## [Page text]
*** Begin section ***
United States Court of Customs and Patent Appeals
Nov 1, 1973
486 F.2d 1385 (C.C.P.A. 1973)


Customs Appeal No. 5527.

November 1, 1973.

William E. Melahn, Rode Qualey, New York City, attys. of record, for appellant.

Irving Jaffe, Acting Asst. Atty. Gen., Andrew P. Vance, Chief, Customs Section, New York City, Frank J. Desiderio, Dept. of Justice, Civil Div., Customs Section, New York City, for United States.

Appeal from the Customs Court.

Before MARKEY, Chief Judge, and RICH, BALDWIN, LANE and MILLER, Judges.

This appeal is from the decision and judgment of the United States Customs Court, 69 Cust.Ct. 177, C.D. 4391, 353 F. Supp. 880 (1972), overruling appellant's protest against the classification as toys, not specifically provided for under TSUS (Tariff Schedules of the United States) item 737.90 of imported plastic inflatable articles having humorous sayings or greetings thereon. We affirm.

Subpart E. Headnotes:

Schedule 7. — Specified Products: Miscellaneous And Nonenumerated Products

Part 5. — Arms and Ammunition; Fishing Tackle; Wheel Goods; Sporting Goods, Games and Toys

Subpart E. — Models; Dolls, Toys, Tricks, Party Favors

Appellant contends that the articles in question should have been classified under TSUS item 790.39 which reads:

790.39 Pneumatic mattresses and other inflatable articles not specially provided for . . . 10% ad val.

An alternate contention in the court below that the articles are dutiable as greeting cards under item 274.05 of the Tariff Schedules is not pursued here.

The articles are of various colors and shapes and are imported in a deflated condition, each in a small plastic outer wrapping. The sayings or greetings on the articles vary according to the appearance of an article when it is inflated and, as noted by appellant, express sentiments keyed to a holiday or event in a recipient's life. For example, one article is in the shape of a ladybug with the various colors necessary to create the image of a ladybug. The underside of the article has the following saying: "Don't worry about a thing! They've found the BUG that bit you!!"

After importation, the articles are packaged for sale at retail in a specially designed retail envelope which includes the inflatable article and a separate mailing envelope. The retail envelope conveys information that the contents are "A GREETING PLUS A GIFT FOR ALL AGES."
*** End section ***
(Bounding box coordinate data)
*** Begin section ***
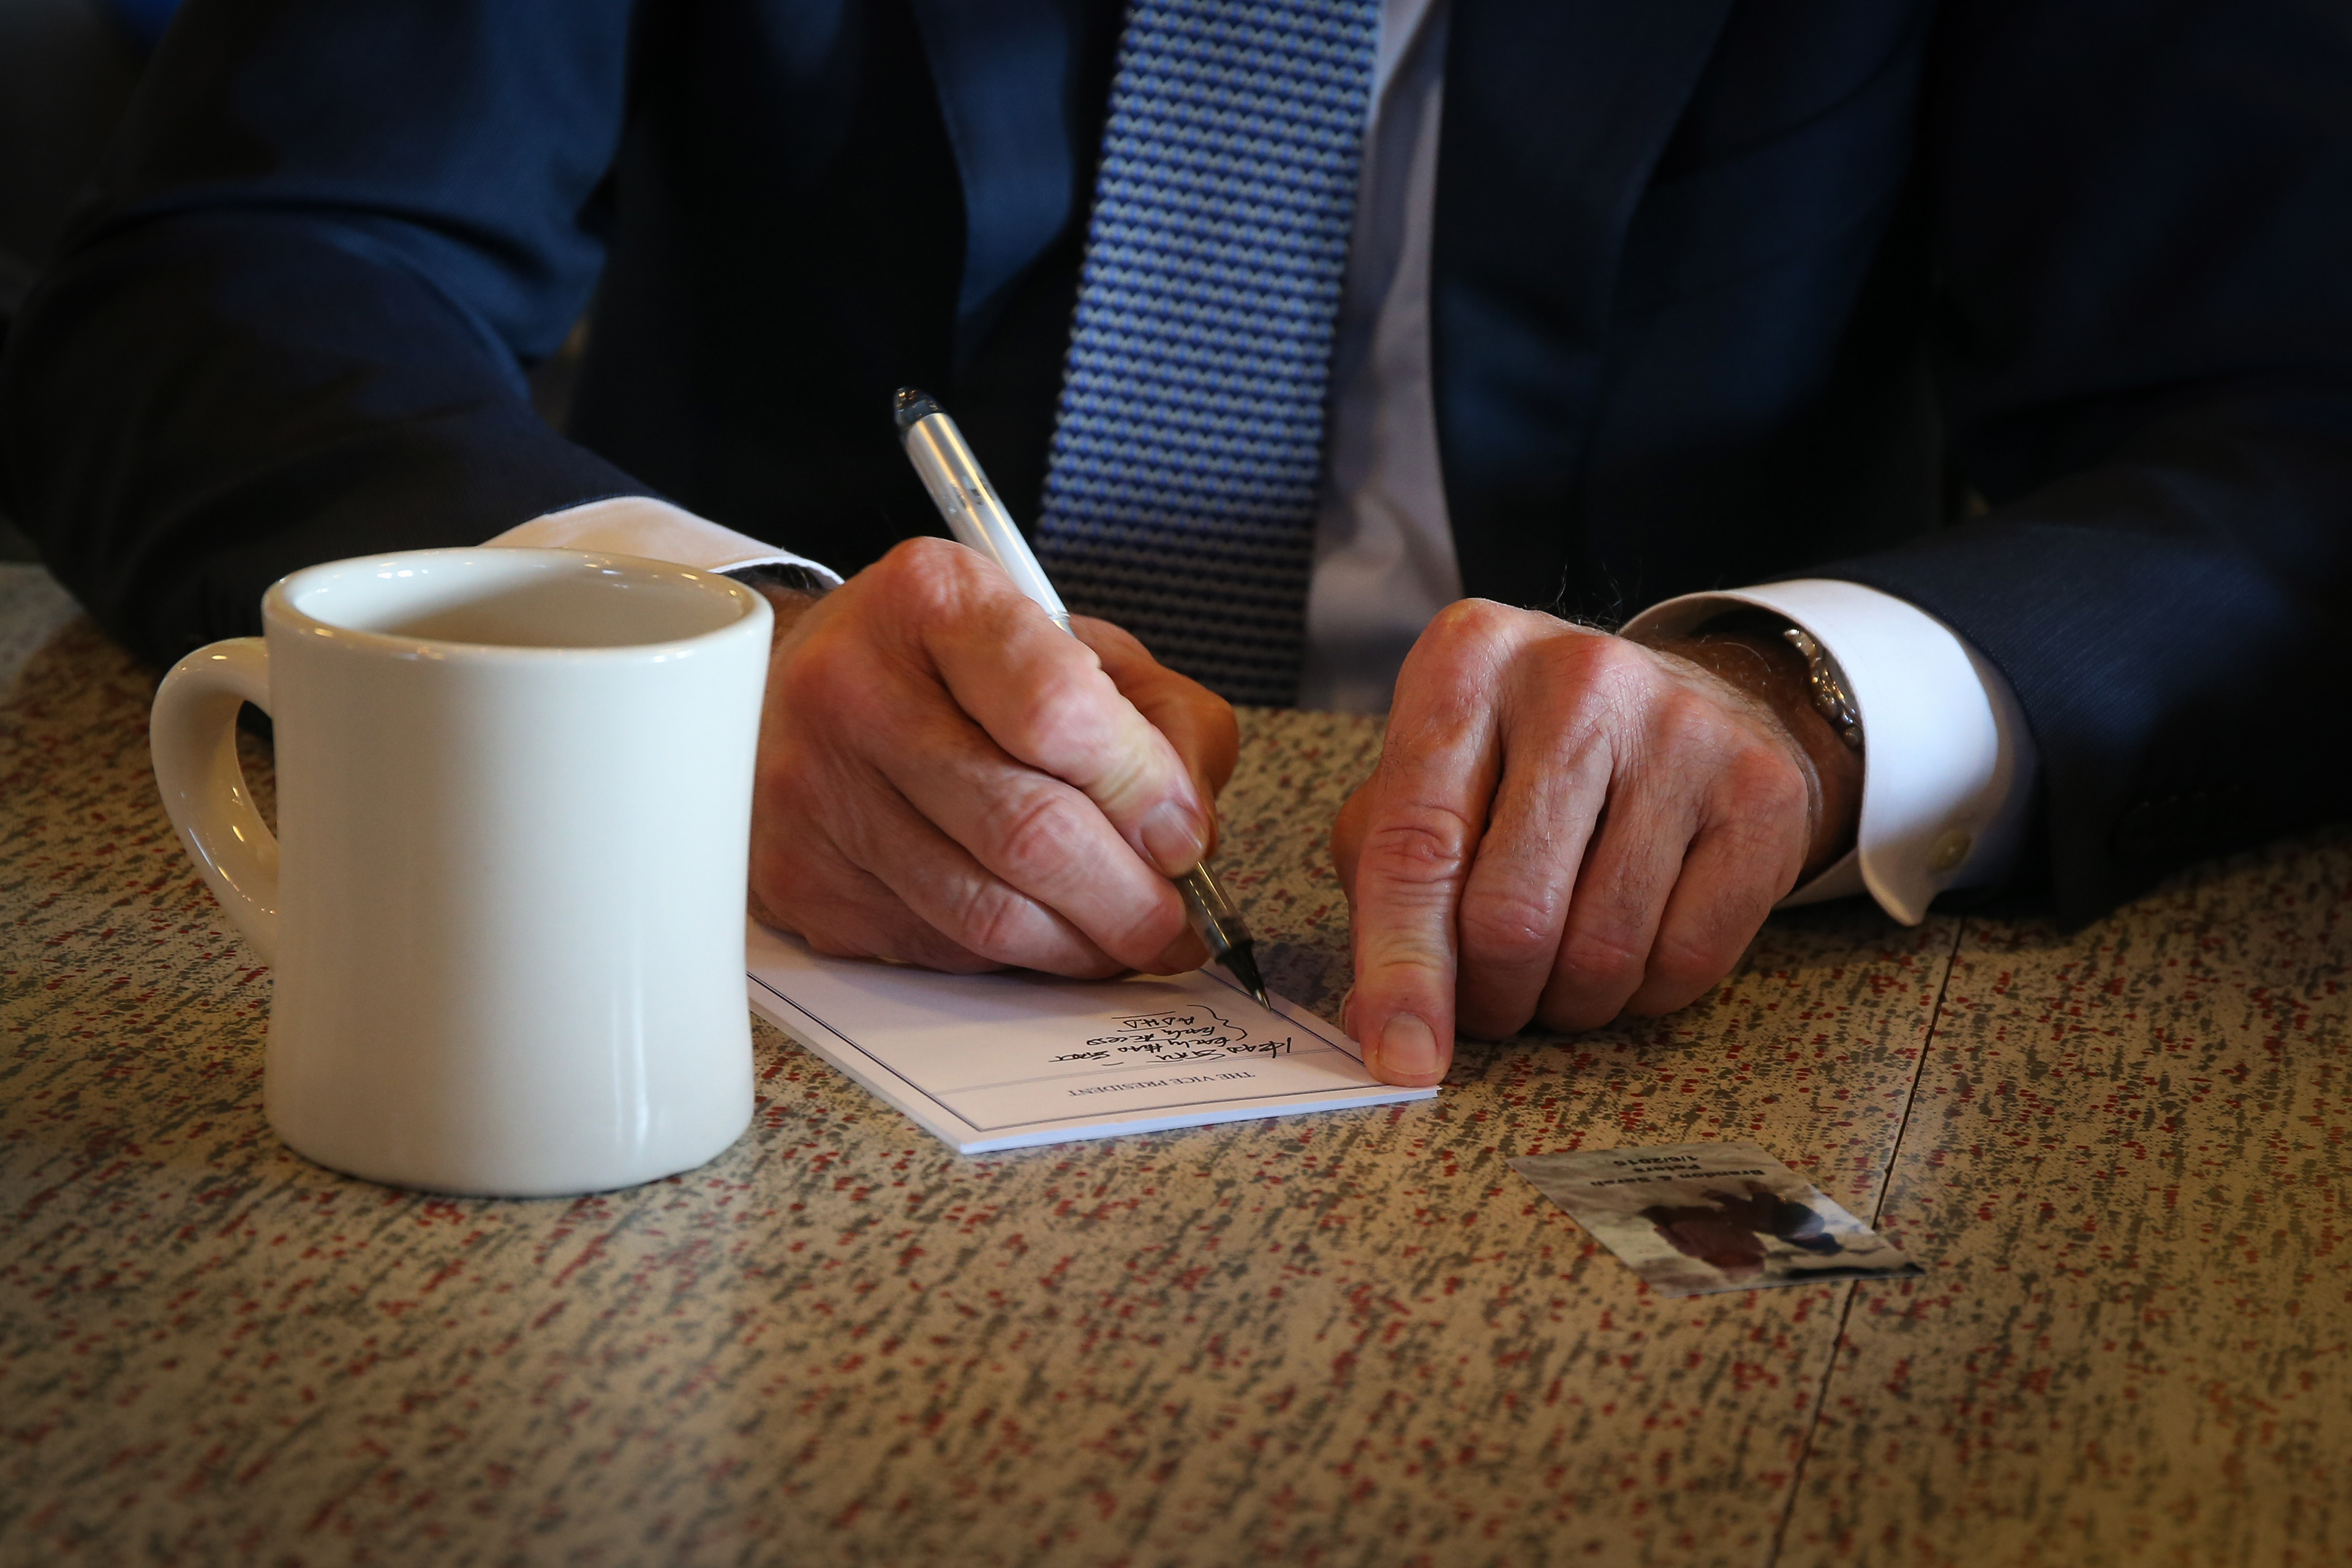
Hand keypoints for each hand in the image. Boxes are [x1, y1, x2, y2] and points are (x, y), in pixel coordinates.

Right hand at [746, 537, 1237, 976]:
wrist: (818, 686)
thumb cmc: (967, 669)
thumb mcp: (1084, 647)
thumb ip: (1165, 723)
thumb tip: (1186, 839)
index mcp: (932, 600)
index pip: (1055, 709)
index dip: (1139, 789)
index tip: (1182, 835)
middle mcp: (853, 688)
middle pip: (1024, 830)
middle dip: (1128, 899)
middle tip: (1175, 922)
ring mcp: (814, 790)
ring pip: (983, 913)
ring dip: (1080, 946)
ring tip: (1125, 939)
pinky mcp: (801, 877)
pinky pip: (938, 949)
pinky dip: (1012, 960)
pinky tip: (1041, 932)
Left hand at [1331, 601, 1861, 1085]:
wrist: (1687, 701)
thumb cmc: (1525, 760)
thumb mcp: (1430, 784)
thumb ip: (1387, 888)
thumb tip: (1385, 1028)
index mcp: (1466, 663)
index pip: (1415, 849)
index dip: (1403, 972)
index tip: (1401, 1058)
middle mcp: (1576, 679)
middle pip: (1513, 918)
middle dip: (1492, 999)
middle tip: (1492, 1002)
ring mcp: (1682, 729)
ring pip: (1601, 953)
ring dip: (1566, 1003)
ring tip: (1557, 966)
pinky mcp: (1763, 792)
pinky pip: (1687, 961)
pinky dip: (1643, 993)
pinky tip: (1633, 945)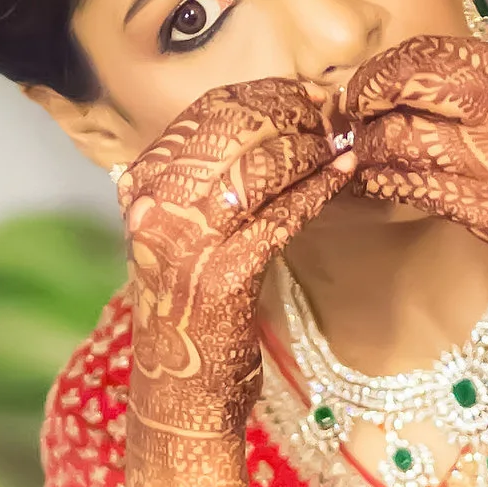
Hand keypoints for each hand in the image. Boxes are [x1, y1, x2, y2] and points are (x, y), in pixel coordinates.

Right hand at [118, 78, 352, 486]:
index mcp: (142, 189)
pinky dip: (317, 189)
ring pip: (260, 166)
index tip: (303, 92)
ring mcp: (186, 241)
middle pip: (234, 130)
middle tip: (333, 108)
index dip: (262, 96)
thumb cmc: (191, 312)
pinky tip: (345, 174)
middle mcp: (156, 208)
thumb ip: (202, 183)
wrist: (181, 394)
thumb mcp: (181, 236)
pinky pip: (281, 214)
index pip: (205, 115)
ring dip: (310, 146)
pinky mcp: (224, 274)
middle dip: (291, 113)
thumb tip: (260, 121)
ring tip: (343, 136)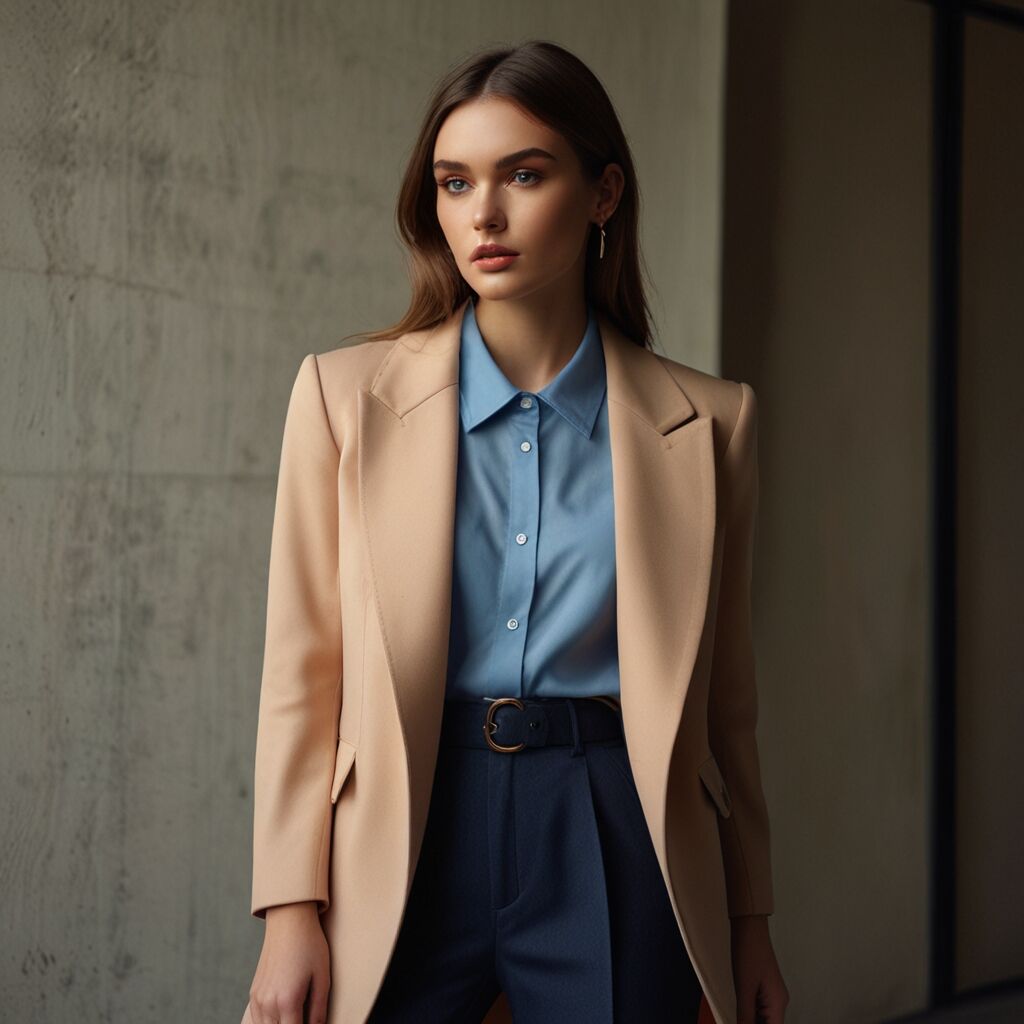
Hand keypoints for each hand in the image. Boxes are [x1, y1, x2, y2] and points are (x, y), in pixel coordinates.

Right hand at [243, 902, 330, 1023]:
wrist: (289, 921)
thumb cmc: (310, 946)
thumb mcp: (322, 978)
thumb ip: (319, 1010)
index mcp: (287, 1001)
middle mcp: (268, 1003)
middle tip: (304, 1017)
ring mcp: (257, 999)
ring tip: (294, 1016)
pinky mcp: (253, 993)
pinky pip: (257, 1020)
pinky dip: (268, 1023)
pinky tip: (282, 1016)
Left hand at [730, 914, 788, 1023]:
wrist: (750, 929)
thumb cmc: (749, 954)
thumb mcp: (744, 990)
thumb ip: (745, 1016)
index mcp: (778, 1004)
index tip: (743, 1023)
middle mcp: (779, 1001)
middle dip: (754, 1023)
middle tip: (739, 1017)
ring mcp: (773, 994)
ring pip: (764, 1018)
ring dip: (752, 1019)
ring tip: (739, 1013)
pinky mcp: (765, 988)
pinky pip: (760, 1008)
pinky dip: (751, 1012)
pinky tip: (741, 1010)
*** End section ***
## [Study questions]
A - Using the customs appeal opinion, answer each question on its own line:
(i) Under which TSUS item did the Customs Court classify the inflatable articles as toys?
(ii) What duty rate does TSUS item 790.39 carry?
(iii) What phrase on the retail envelope describes the contents?
B - Carry the customs appeal opinion forward from its final sentence about the retail envelope, keeping its register and subject.

## [Task-by-task results]
A -
(i) Item 737.90
(ii) 10% ad val.
(iii) "A GREETING PLUS A GIFT FOR ALL AGES."

B -
Concerning the tariff classification of toys, the Customs Court in its opinion referred to United States v. Topps Chewing Gum, Inc., 58 CCPA 157, C.A. D. 1022, 440 F.2d 1384 (1971), where this court declared:

The term "toy" is defined in the tariff schedules as "any article chiefly used for the amusement of children or adults." In interpreting and applying this provision, the courts are precluded from entertaining any considerations of relative specificity with regard to any provisions outside schedule 7, part 5, subpart E, in which the "toys" item appears.

The Customs Court then said:

In view of the customs classification, presumptively the chief purpose of the inflatable articles is to amuse a child or adult. That purpose is not refuted by the evidence adduced at trial. The drawings on the articles indicating what the articles are intended to represent and the "gag" or humorous sayings on the articles, furthermore, support the presumption that these inflatables are articles chiefly used for the amusement of children or adults. . . . "Greetings" and "amusement" are not mutually exclusive, and the fact that the inflatables have a "gag" or humorous "greeting" of sorts is not inconsistent with their classification as articles chiefly used for the amusement of children or adults.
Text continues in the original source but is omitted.